> _GIVEN DATA_:
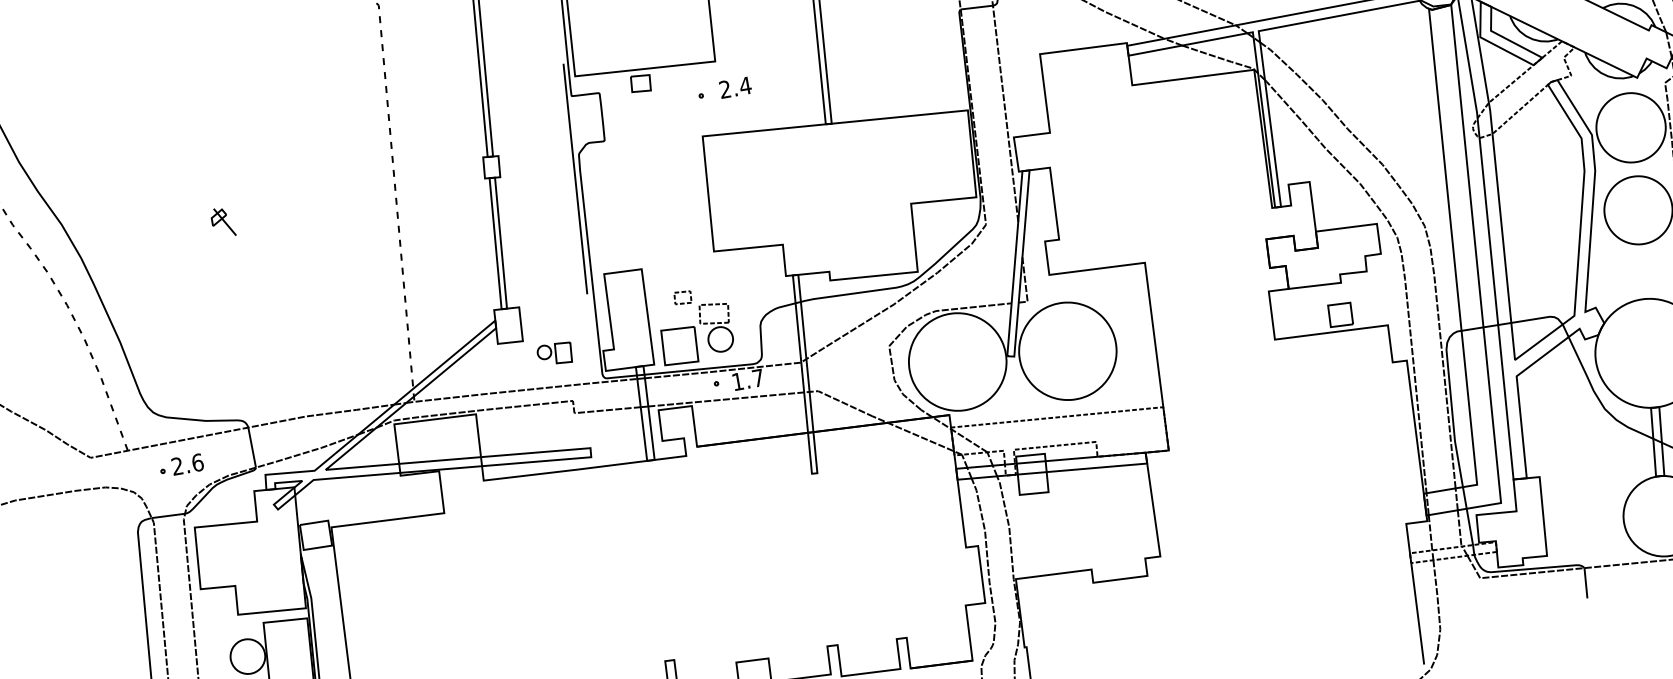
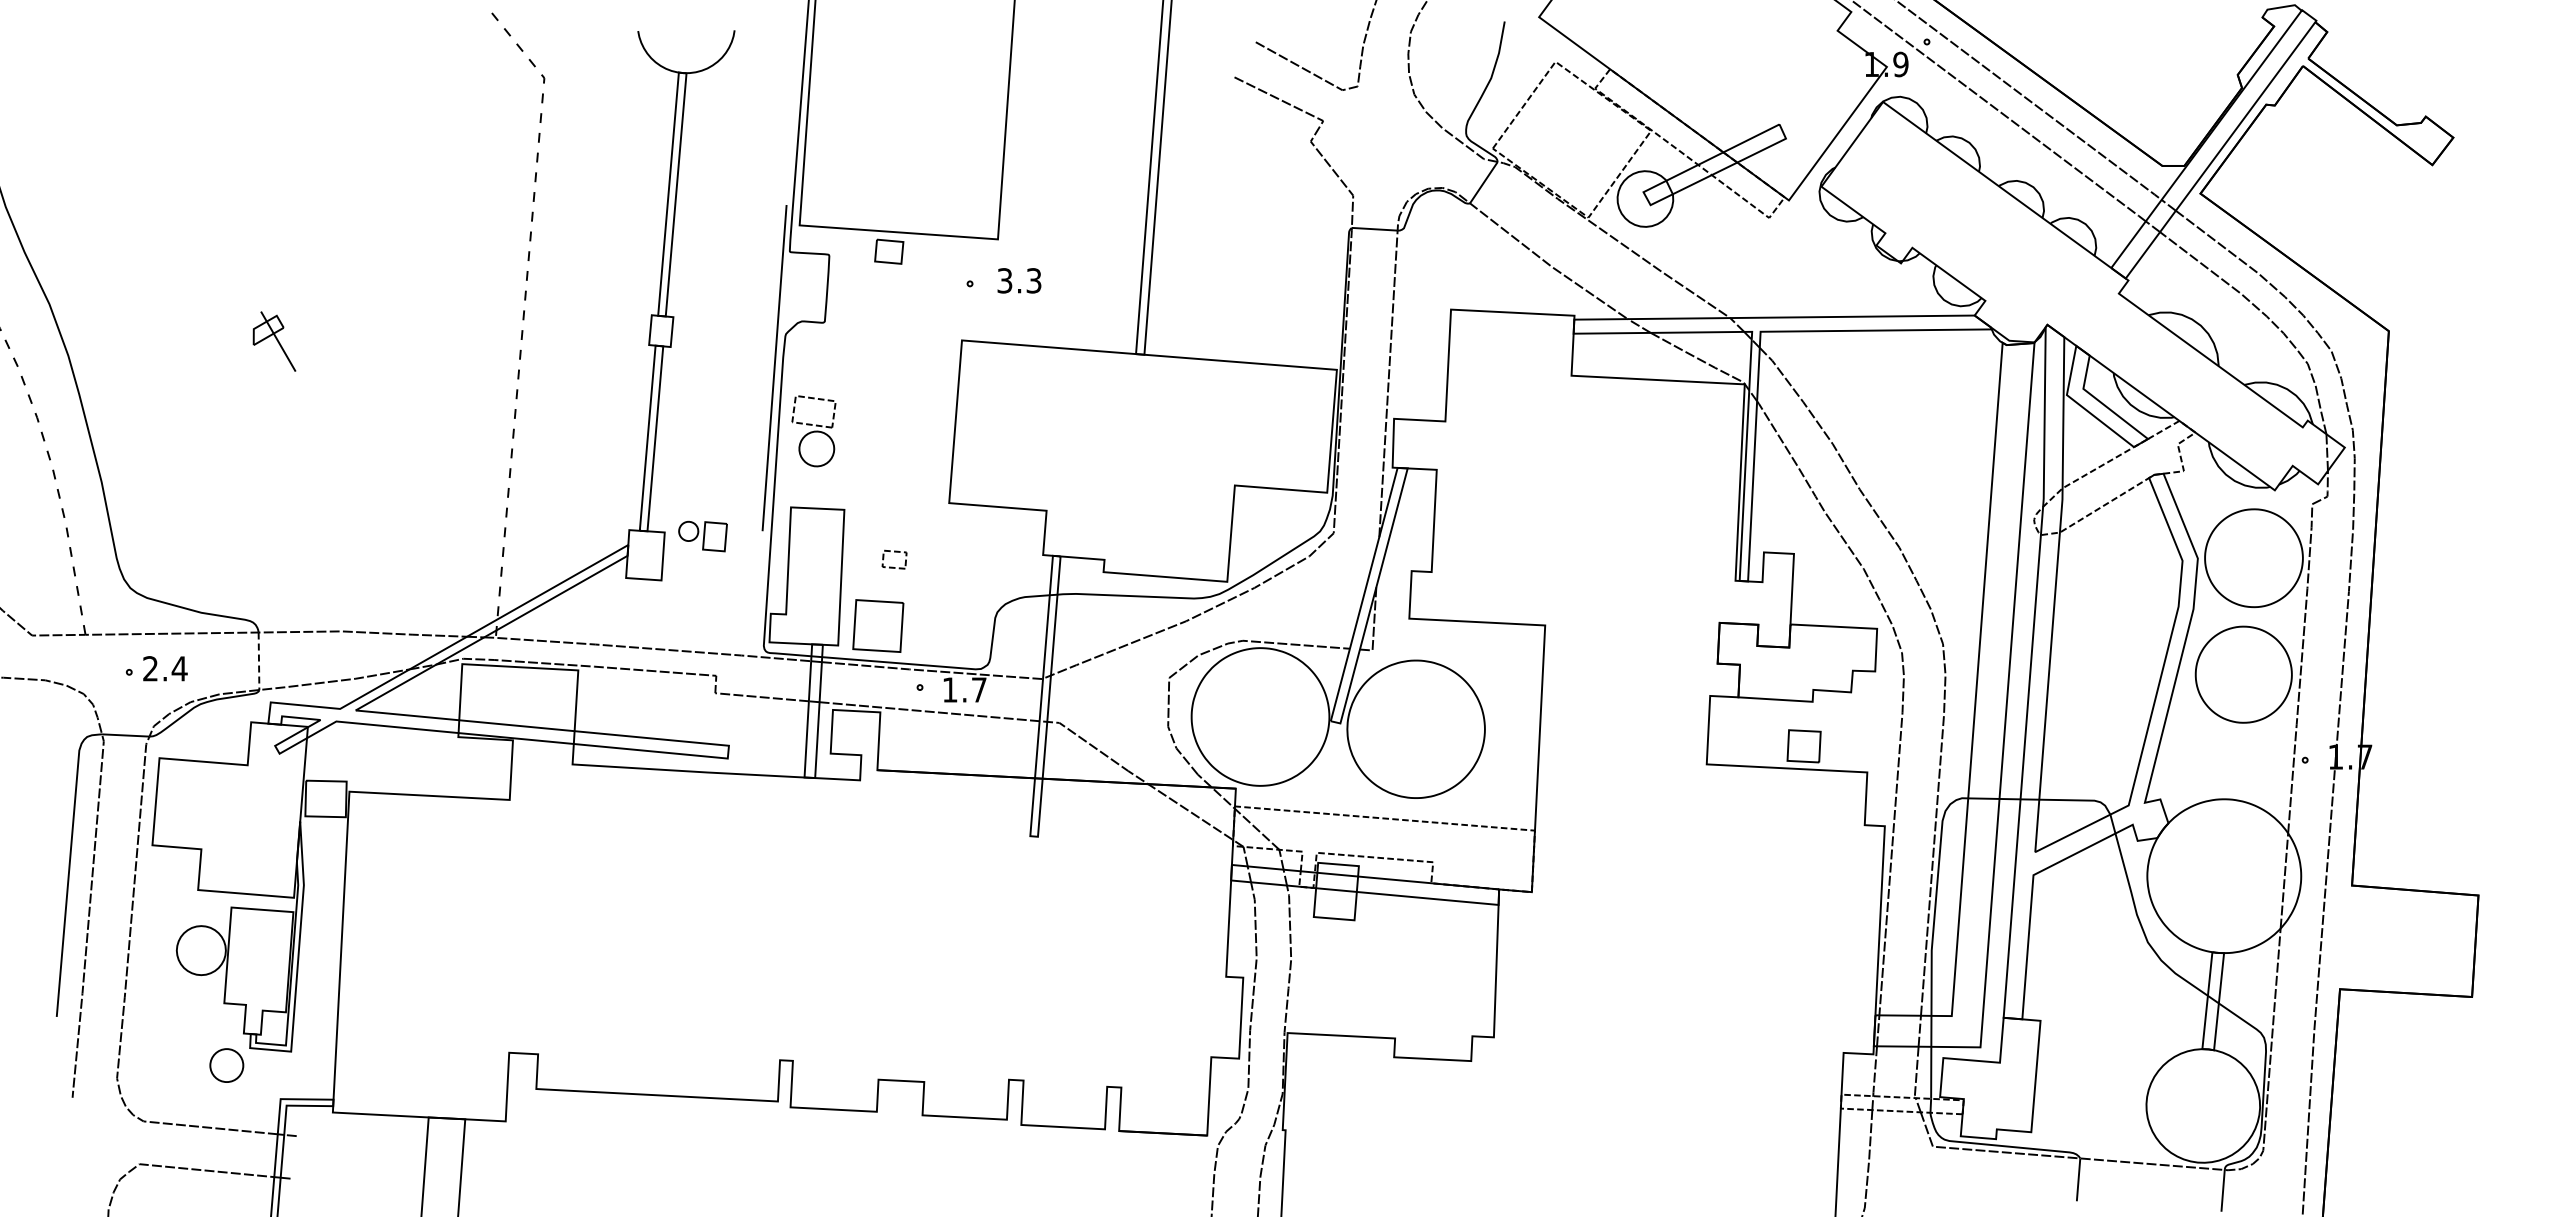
text: (735, 87) -> (1019, 280), 2.4 -> 3.3
part: (222, 222) -> (273, 340), size x1.4
part: (716, 327) -> (813, 431), moved
part: (554, 354) -> (702, 536), moved
line: (252, 447) -> (259, 661), solid -> dashed
text: (197, 462) -> (179, 668), 2.6 -> 2.4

> _REQUIRED ACTION_: Without including any pictures, return every line of the records exactly.

> _EXERCISE OUTPUT_:
text: (735, 87) -> (1019, 280), 2.4 -> 3.3
part: (222, 222) -> (273, 340), size x1.4
part: (716, 327) -> (813, 431), moved
part: (554, 354) -> (702, 536), moved
line: (252, 447) -> (259, 661), solid -> dashed
text: (197, 462) -> (179, 668), 2.6 -> 2.4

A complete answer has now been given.